Nombre d'écrivains mauriciens de la diaspora maintiennent par l'imaginaire un ultime lien avec l'île : le travail de l'écriture fait retour au pays natal. Plusieurs romans de Loys Masson, pourtant exilé en France dès 1939, les Tortues (1956), le Notaire des Noirs (1961), les Noces de la vanille (1962), ramènent aux mers du Sud et laissent affleurer des rêves de robinsonnade entachés d'une culpabilité latente. Dans ses poèmes comme dans son unique roman, Alpha du Centaure (1975), Jean Fanchette dit son irréductible errance tout en cherchant à unifier espace et temps de l'exil, douloureusement dédoublés. À travers À l'autre bout de moi (1979), la Montagne des signaux (1996), Amy (1998), Marie-Thérèse Humbert greffe sur les souvenirs de son enfance mauricienne des fictions toujours conflictuelles, donnant chair à la beauté de l'île, mais taillant en pièces les mythes de l'île paradisiaque et du métissage heureux.

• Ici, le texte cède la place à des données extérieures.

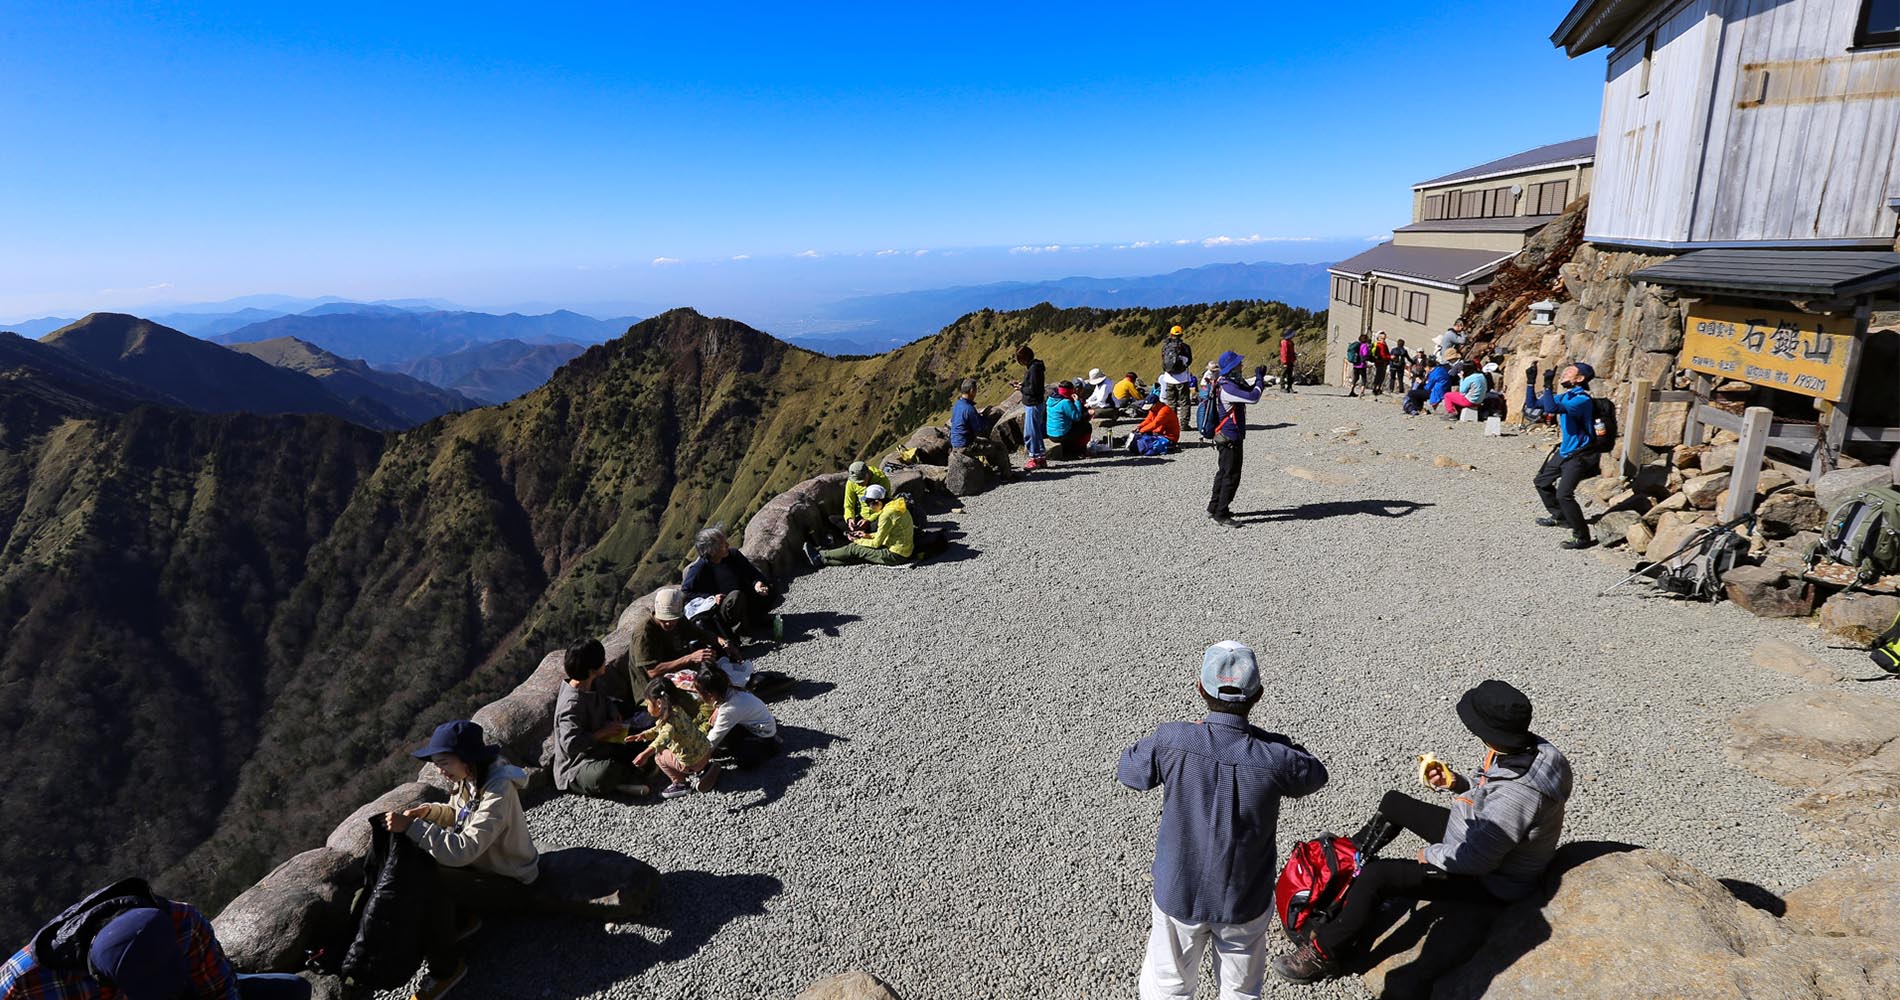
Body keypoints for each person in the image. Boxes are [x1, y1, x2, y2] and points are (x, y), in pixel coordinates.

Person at [1274, 680, 1571, 984]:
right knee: (1394, 803)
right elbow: (1491, 795)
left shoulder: (1516, 796)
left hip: (1490, 879)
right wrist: (1457, 783)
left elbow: (1477, 860)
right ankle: (1346, 867)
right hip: (1479, 834)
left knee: (1379, 876)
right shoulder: (1532, 749)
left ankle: (1323, 953)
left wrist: (1428, 855)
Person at [1119, 642, 1328, 1000]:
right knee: (1241, 992)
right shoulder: (1276, 758)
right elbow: (1315, 774)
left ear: (1200, 688)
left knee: (1167, 987)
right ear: (1258, 695)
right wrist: (1260, 737)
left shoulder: (1173, 739)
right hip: (1242, 897)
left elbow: (1130, 771)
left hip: (1179, 890)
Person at [388, 720, 539, 999]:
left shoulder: (498, 789)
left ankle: (446, 969)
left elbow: (463, 849)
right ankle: (460, 921)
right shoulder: (470, 778)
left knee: (428, 878)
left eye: (443, 762)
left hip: (511, 881)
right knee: (419, 862)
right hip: (483, 869)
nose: (439, 770)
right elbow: (460, 816)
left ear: (467, 758)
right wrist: (429, 813)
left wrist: (412, 828)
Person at [0, 879, 312, 999]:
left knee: (292, 991)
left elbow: (220, 993)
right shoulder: (23, 983)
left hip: (190, 993)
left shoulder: (184, 924)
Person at [552, 637, 650, 798]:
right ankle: (623, 778)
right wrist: (601, 733)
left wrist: (612, 712)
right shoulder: (571, 705)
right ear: (591, 670)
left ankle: (629, 773)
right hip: (577, 765)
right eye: (602, 660)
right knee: (604, 773)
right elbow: (571, 745)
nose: (605, 662)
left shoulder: (591, 683)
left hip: (602, 746)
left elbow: (605, 699)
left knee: (640, 739)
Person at [1533, 363, 1601, 550]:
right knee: (1541, 482)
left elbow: (1552, 409)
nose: (1564, 373)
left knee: (1564, 495)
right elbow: (1534, 405)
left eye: (1569, 371)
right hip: (1564, 451)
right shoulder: (1566, 395)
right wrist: (1531, 383)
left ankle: (1582, 537)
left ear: (1580, 379)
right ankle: (1560, 516)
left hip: (1579, 454)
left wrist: (1548, 385)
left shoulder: (1581, 400)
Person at [681, 526, 782, 642]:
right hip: (722, 607)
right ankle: (740, 632)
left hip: (746, 596)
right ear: (711, 550)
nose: (727, 545)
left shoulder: (733, 555)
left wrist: (758, 583)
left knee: (772, 586)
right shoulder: (700, 569)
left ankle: (756, 619)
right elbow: (686, 591)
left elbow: (753, 573)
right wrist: (711, 597)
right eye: (723, 545)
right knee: (736, 596)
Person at [1205, 351, 1265, 528]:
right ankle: (1221, 514)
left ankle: (1213, 507)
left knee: (1223, 473)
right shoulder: (1228, 387)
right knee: (1231, 476)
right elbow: (1253, 397)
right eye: (1239, 364)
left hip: (1225, 435)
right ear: (1232, 367)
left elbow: (1248, 390)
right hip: (1231, 437)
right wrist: (1260, 379)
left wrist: (1257, 379)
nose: (1241, 365)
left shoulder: (1227, 382)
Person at [631, 680, 716, 799]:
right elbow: (659, 730)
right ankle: (705, 768)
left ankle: (680, 783)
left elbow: (662, 738)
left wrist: (645, 754)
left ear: (659, 703)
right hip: (706, 752)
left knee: (659, 756)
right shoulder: (677, 710)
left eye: (648, 704)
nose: (647, 708)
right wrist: (644, 734)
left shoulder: (669, 724)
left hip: (692, 763)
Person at [696, 660, 782, 770]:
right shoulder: (731, 689)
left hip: (763, 733)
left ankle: (770, 746)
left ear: (710, 695)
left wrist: (698, 757)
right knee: (723, 734)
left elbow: (715, 737)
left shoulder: (729, 709)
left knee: (744, 762)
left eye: (699, 694)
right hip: (756, 723)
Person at [808, 484, 913, 566]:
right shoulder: (897, 505)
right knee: (860, 556)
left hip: (895, 555)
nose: (868, 506)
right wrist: (866, 535)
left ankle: (820, 554)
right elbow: (887, 533)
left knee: (855, 549)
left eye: (868, 503)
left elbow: (876, 544)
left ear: (877, 502)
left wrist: (857, 540)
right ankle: (822, 561)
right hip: (903, 549)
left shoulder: (887, 515)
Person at [948, 378, 1011, 480]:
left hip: (955, 443)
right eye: (976, 390)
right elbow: (980, 429)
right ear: (972, 391)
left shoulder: (957, 405)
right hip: (966, 445)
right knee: (1000, 447)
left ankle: (992, 466)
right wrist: (985, 416)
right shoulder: (969, 409)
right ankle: (1007, 476)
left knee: (985, 442)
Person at [1010, 346, 1048, 471]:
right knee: (1036, 431)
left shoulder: (1033, 369)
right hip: (1036, 403)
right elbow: (1034, 385)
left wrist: (1021, 388)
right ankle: (1041, 458)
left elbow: (1033, 389)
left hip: (1033, 403)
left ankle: (1034, 458)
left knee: (1030, 432)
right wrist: (1023, 384)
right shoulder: (1036, 367)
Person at [842, 460, 890, 535]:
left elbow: (887, 505)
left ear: (867, 474)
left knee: (882, 524)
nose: (859, 484)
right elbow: (848, 505)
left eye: (861, 481)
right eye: (857, 482)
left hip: (877, 517)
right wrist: (850, 518)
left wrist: (869, 520)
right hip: (861, 516)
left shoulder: (881, 479)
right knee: (832, 519)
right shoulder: (851, 482)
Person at [1044, 381, 1090, 456]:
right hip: (1061, 435)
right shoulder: (1065, 402)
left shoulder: (1051, 400)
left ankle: (1071, 448)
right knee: (1086, 426)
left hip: (1050, 434)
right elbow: (1077, 417)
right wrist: (1077, 401)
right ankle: (1080, 450)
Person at [1159, 325, 1196, 416]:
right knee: (1184, 402)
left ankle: (1172, 423)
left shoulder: (1165, 347)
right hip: (1182, 378)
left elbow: (1163, 360)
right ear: (1181, 334)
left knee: (1171, 402)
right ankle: (1184, 424)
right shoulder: (1185, 347)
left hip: (1169, 377)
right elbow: (1189, 361)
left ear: (1171, 334)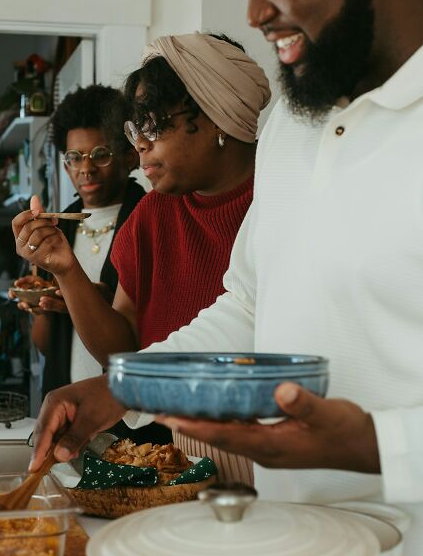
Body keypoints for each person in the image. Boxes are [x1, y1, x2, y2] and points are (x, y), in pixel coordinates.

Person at [29, 0, 423, 556]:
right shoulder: (296, 123)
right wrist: (122, 389)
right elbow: (250, 308)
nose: (257, 12)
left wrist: (370, 444)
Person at [13, 33, 270, 474]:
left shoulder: (282, 202)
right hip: (176, 456)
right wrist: (67, 270)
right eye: (135, 130)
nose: (139, 145)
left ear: (217, 118)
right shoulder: (154, 215)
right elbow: (122, 350)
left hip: (274, 456)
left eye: (153, 127)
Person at [10, 84, 144, 396]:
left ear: (129, 155)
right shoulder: (57, 229)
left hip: (126, 411)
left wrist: (96, 301)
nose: (85, 168)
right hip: (68, 403)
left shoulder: (146, 219)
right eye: (74, 157)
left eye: (100, 155)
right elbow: (46, 347)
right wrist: (42, 306)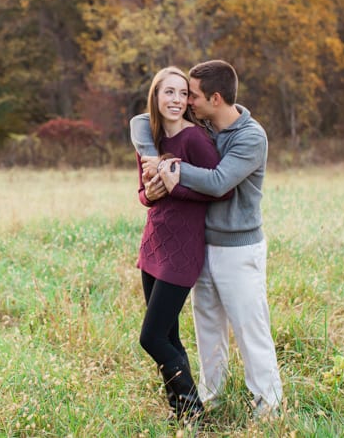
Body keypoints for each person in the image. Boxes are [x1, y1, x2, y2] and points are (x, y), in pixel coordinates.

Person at [130, 59, 284, 420]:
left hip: (238, 247)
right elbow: (142, 121)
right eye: (180, 93)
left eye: (192, 95)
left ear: (215, 98)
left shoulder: (250, 137)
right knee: (208, 329)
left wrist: (171, 169)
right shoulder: (208, 125)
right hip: (204, 244)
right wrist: (152, 162)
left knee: (251, 328)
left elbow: (217, 183)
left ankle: (269, 409)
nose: (187, 102)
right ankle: (211, 399)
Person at [135, 66, 232, 423]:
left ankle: (196, 414)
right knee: (169, 336)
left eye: (181, 93)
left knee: (152, 337)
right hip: (153, 246)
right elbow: (143, 195)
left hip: (183, 251)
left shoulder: (194, 140)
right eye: (168, 93)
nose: (176, 100)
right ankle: (184, 416)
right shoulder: (151, 140)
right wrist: (152, 191)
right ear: (156, 98)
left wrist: (177, 187)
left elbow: (222, 189)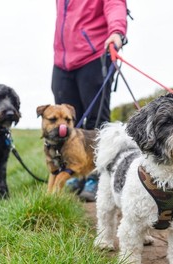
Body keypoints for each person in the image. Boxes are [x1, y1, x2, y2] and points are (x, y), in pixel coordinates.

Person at [51, 0, 128, 202]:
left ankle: (96, 176)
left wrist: (117, 31)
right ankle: (75, 172)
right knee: (67, 126)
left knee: (96, 123)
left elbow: (115, 4)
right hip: (62, 62)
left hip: (94, 57)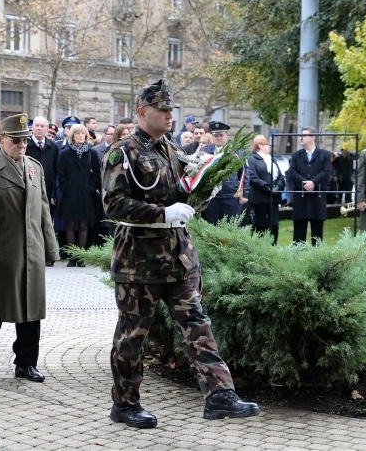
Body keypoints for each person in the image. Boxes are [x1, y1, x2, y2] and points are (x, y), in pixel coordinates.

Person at [102, 79, 259, 428]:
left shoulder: (171, 151)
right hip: (138, 262)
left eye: (172, 109)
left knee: (197, 324)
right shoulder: (123, 152)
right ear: (142, 113)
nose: (170, 114)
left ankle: (219, 395)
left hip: (178, 258)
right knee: (133, 335)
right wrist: (163, 214)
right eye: (163, 109)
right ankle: (125, 405)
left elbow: (184, 198)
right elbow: (114, 204)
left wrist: (204, 191)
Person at [0, 114, 60, 381]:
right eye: (16, 140)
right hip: (0, 252)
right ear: (0, 140)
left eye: (25, 139)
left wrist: (50, 248)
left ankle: (26, 362)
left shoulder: (34, 167)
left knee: (31, 309)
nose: (22, 145)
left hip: (31, 250)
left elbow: (43, 210)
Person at [57, 124, 101, 267]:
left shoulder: (92, 153)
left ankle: (81, 256)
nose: (81, 135)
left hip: (86, 194)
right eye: (78, 133)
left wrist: (91, 187)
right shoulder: (65, 153)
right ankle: (72, 256)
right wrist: (66, 189)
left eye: (83, 133)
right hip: (71, 194)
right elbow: (61, 174)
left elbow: (96, 173)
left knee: (84, 224)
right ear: (72, 136)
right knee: (70, 224)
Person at [285, 127, 330, 245]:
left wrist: (313, 183)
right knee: (299, 234)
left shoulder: (324, 154)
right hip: (301, 197)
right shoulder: (296, 155)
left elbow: (326, 172)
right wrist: (305, 184)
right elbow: (292, 172)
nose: (301, 137)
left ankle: (317, 259)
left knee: (317, 233)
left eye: (304, 135)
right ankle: (297, 260)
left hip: (317, 197)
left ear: (313, 137)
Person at [201, 122, 250, 225]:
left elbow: (245, 173)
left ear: (227, 136)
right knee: (212, 228)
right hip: (211, 198)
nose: (218, 138)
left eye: (221, 135)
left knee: (232, 229)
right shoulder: (205, 151)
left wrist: (244, 193)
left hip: (231, 196)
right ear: (212, 136)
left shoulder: (237, 151)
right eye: (215, 135)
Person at [247, 135, 282, 244]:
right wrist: (268, 188)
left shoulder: (272, 159)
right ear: (260, 146)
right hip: (260, 197)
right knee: (262, 226)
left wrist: (278, 187)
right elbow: (253, 177)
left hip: (274, 198)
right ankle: (263, 249)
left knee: (274, 225)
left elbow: (281, 176)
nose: (269, 147)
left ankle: (273, 247)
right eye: (267, 144)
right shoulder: (252, 159)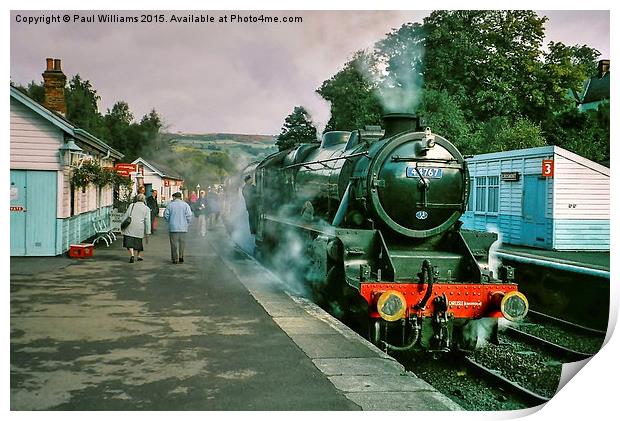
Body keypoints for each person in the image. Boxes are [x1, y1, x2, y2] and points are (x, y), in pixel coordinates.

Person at [164, 191, 193, 264]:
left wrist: (169, 221)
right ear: (181, 197)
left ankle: (175, 259)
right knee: (182, 243)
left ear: (174, 197)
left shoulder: (170, 205)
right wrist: (187, 223)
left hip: (173, 227)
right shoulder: (185, 205)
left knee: (174, 244)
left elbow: (166, 215)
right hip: (183, 228)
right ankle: (181, 257)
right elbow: (189, 215)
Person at [121, 193, 151, 263]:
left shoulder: (132, 205)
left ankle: (132, 255)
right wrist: (148, 232)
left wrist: (122, 225)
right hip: (139, 227)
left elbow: (126, 215)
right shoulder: (146, 208)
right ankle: (139, 256)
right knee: (138, 241)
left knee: (129, 240)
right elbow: (147, 221)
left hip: (130, 225)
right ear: (144, 200)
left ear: (137, 199)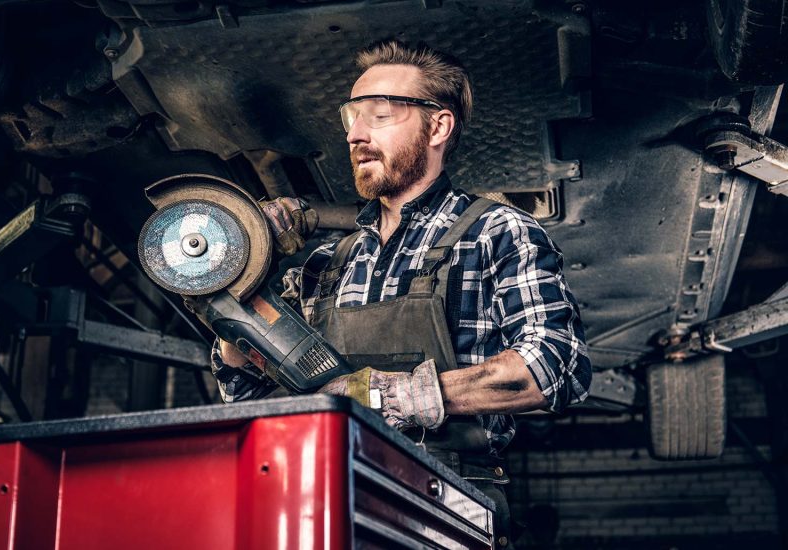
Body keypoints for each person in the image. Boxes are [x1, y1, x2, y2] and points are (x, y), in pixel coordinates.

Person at [210, 39, 591, 548]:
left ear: (438, 126)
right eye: (351, 116)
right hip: (320, 499)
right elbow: (249, 394)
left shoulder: (495, 231)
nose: (355, 133)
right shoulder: (327, 262)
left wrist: (387, 397)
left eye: (380, 114)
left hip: (448, 500)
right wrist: (242, 283)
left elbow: (555, 368)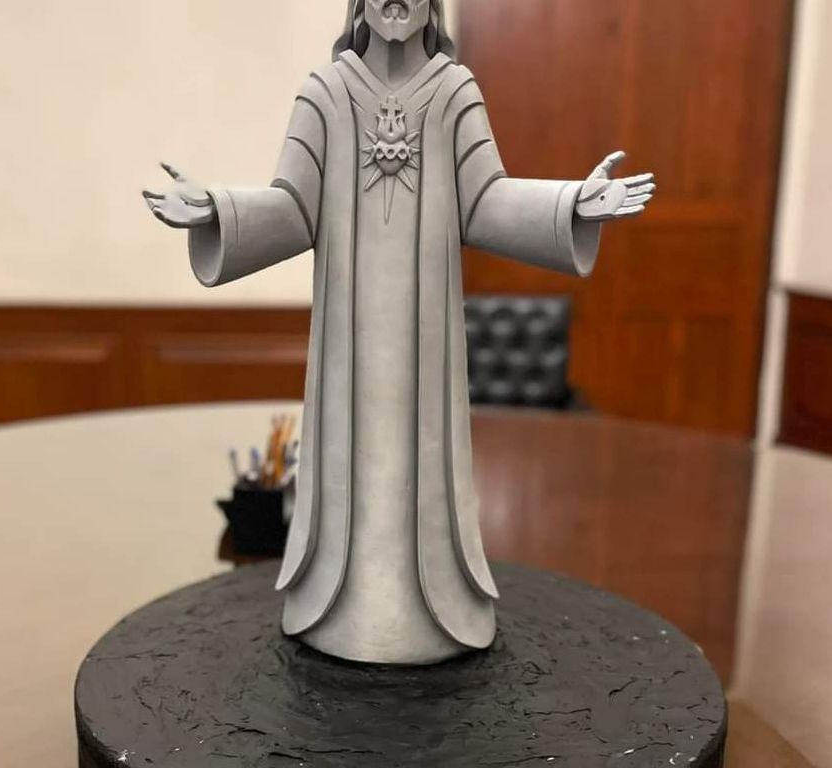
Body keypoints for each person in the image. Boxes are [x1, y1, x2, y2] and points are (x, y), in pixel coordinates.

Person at [143, 0, 656, 665]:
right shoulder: (326, 92)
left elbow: (485, 200)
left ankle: (428, 608)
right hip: (346, 340)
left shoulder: (454, 90)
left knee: (422, 462)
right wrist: (217, 210)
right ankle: (342, 606)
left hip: (426, 341)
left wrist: (570, 203)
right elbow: (294, 207)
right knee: (347, 460)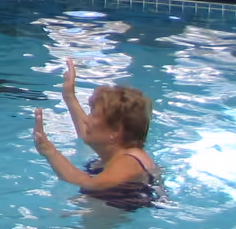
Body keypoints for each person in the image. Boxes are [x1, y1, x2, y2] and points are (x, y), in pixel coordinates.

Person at [33, 60, 160, 197]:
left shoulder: (129, 162)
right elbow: (86, 134)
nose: (86, 120)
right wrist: (69, 96)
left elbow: (90, 183)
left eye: (93, 115)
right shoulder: (118, 150)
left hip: (117, 211)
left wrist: (49, 151)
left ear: (115, 131)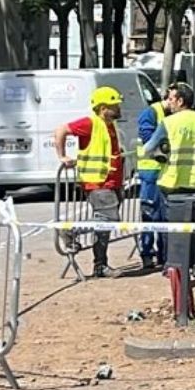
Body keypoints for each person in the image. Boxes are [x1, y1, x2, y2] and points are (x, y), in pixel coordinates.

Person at [138, 81, 195, 266]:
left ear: (181, 101)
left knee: (169, 226)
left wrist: (162, 152)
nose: (168, 102)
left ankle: (171, 264)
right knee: (191, 225)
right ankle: (192, 263)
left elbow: (148, 148)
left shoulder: (169, 122)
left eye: (172, 99)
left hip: (170, 182)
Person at [52, 87, 128, 278]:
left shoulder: (109, 125)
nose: (118, 108)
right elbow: (61, 130)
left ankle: (100, 266)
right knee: (109, 221)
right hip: (98, 183)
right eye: (114, 105)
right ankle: (71, 230)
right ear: (103, 108)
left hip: (110, 183)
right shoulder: (90, 123)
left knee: (105, 227)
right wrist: (62, 156)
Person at [133, 85, 172, 270]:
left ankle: (164, 254)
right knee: (150, 213)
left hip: (165, 171)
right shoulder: (151, 113)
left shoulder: (173, 115)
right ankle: (147, 253)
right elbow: (149, 140)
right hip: (151, 171)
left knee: (164, 216)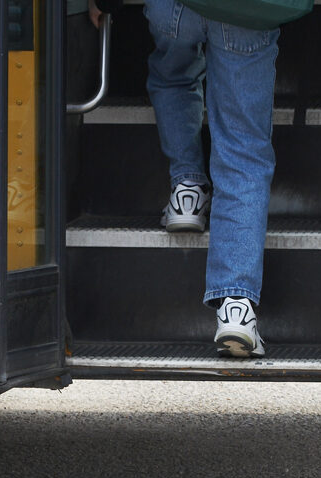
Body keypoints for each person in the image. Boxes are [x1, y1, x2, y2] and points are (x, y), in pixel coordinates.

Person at [91, 0, 279, 358]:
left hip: (173, 8)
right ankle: (236, 307)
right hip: (248, 10)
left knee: (174, 75)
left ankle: (187, 188)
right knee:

Une jeune génération d'écrivains vivant dans l'île témoigne aussi, dans des œuvres incisives et prometteuses publiées dans la dernière décennie, des séquelles durables d'une histoire coloniale, mal réparées par un essor économique et une alternance démocratique pourtant réussis. Dans un premier roman, le Sang de l'Anglais (1993), Carl de Souza évoquait déjà les méfiances et les peurs intercommunautaires se cristallisant autour de l'indépendance. Un second récit, la Maison qui marchait vers le large (1996), bien qu'écrit sur un ton humoristique et dans un français discrètement créolisé aux heureuses trouvailles, travaillait la même problématique de la difficile rencontre entre Mauriciens d'usages et de cultures différents. Sa troisième œuvre, les Jours Kaya (2000), fondée sur des événements réels, relate dans une langue tendue et dépouillée, une explosion de violence qui place la société hors du temps et des lois.
Ananda Devi, dans un second roman remarqué, le Voile de Draupadi (1993), avait abordé la question des pesanteurs sociales à travers des figures féminines pathétiques. Son troisième roman, Moi, l'interdite (2001), recourt à une fiction allégorique d'une violence extrême et d'autant plus dérangeante qu'elle est écrite dans une belle langue poétique. La littérature mauricienne contemporaine, désormais détachée des imitations et des représentations complaisantes, reste le lieu d'une interrogation sur une identité multiple, complexe, traversée de tensions.